As Pinchuk explains: "This body of work is really about three granulations. First, is when a tattoo heals. That medical process is called 'granulation' - and it's where capillary vessels form into small beads, and new connective tissue forms over the wound. The second, is that jewellers also use this process of 'granulation' - where gold is heated into a capillary reaction, and the resulting beads are fused into decorative patterns on a metal surface. And of course, the third - is that farmers have always used the granulation process in the preparation of staple foods."

"The works allude to the physical repair and nourishment the body needs from immigration journeys; as well as the toll they take."

On the creative process, Khan says "Stan has tattooed me over the last few years, and I've made her a fair bit of jewellery.

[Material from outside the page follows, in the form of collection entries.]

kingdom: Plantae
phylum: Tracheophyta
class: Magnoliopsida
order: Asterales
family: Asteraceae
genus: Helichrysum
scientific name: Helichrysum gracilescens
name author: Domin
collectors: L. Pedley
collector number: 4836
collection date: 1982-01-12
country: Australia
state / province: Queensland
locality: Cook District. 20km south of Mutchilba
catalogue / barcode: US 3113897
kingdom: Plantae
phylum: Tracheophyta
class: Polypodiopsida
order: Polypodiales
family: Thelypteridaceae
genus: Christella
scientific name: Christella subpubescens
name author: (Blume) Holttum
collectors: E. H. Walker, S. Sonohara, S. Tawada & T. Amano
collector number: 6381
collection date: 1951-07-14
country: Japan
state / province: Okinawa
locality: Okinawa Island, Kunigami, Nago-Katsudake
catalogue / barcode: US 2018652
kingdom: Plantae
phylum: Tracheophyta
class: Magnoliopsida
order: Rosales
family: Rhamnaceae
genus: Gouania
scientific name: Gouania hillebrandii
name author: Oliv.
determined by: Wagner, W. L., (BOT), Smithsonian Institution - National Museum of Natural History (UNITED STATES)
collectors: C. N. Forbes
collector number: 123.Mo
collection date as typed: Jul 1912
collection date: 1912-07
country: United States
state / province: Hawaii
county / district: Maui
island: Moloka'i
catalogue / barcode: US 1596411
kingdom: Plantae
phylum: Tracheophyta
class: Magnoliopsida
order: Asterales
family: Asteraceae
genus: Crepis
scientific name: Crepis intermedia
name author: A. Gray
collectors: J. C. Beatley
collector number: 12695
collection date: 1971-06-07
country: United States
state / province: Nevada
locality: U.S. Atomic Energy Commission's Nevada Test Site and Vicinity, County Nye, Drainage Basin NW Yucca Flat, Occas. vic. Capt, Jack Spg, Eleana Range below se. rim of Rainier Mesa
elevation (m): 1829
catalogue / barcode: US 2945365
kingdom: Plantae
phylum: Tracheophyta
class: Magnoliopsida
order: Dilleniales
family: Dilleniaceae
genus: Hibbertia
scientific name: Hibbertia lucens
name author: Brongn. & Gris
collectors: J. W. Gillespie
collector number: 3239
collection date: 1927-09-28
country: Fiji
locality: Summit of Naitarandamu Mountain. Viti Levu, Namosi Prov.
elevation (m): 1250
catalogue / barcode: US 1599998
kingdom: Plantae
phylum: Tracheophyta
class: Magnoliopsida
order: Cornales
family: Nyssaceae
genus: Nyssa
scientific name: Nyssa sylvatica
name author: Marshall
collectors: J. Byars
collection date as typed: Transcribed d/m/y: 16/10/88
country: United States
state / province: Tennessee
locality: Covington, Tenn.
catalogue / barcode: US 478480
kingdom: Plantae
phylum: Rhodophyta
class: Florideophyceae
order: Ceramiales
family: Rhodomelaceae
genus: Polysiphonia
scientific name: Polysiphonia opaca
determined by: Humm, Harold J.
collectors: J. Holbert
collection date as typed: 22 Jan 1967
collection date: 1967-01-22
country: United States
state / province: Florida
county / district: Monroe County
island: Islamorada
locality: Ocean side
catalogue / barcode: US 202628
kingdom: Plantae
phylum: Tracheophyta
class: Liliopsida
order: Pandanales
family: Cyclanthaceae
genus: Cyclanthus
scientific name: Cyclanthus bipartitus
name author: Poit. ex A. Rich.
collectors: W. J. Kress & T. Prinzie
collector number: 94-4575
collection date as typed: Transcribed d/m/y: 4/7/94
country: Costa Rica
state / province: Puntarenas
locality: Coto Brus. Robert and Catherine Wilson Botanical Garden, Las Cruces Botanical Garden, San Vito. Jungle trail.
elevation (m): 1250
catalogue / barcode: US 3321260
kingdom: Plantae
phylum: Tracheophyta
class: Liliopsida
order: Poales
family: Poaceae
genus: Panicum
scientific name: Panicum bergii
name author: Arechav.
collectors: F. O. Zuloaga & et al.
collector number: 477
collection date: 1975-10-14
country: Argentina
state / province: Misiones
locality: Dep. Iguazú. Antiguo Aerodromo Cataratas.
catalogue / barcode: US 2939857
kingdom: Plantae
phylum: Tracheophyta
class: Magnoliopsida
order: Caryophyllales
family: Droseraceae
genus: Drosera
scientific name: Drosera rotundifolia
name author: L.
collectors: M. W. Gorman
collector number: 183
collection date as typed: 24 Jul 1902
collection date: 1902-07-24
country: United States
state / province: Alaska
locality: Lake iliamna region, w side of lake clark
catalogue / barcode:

So it helps that we were already used to working together. And it also helps that we’re both on the same page when it comes to gold - the more the better. Both directly relate to the body; with placement and movement integral to their form.  Both have the longevity to be carried by the wearer for whole lifespans. The biggest part of the process was respecting and honouring the stories our friends entrusted us with. Together we entered the realms of personal history and its immortalisation on the body."

"Mapping the geographic and the spiritual, the tattoo and jewellery meeting on the bodies of our friends, completing one another."

See Immigration Granulation at the Immigration Museum, Melbourne, now through April 5, 2020.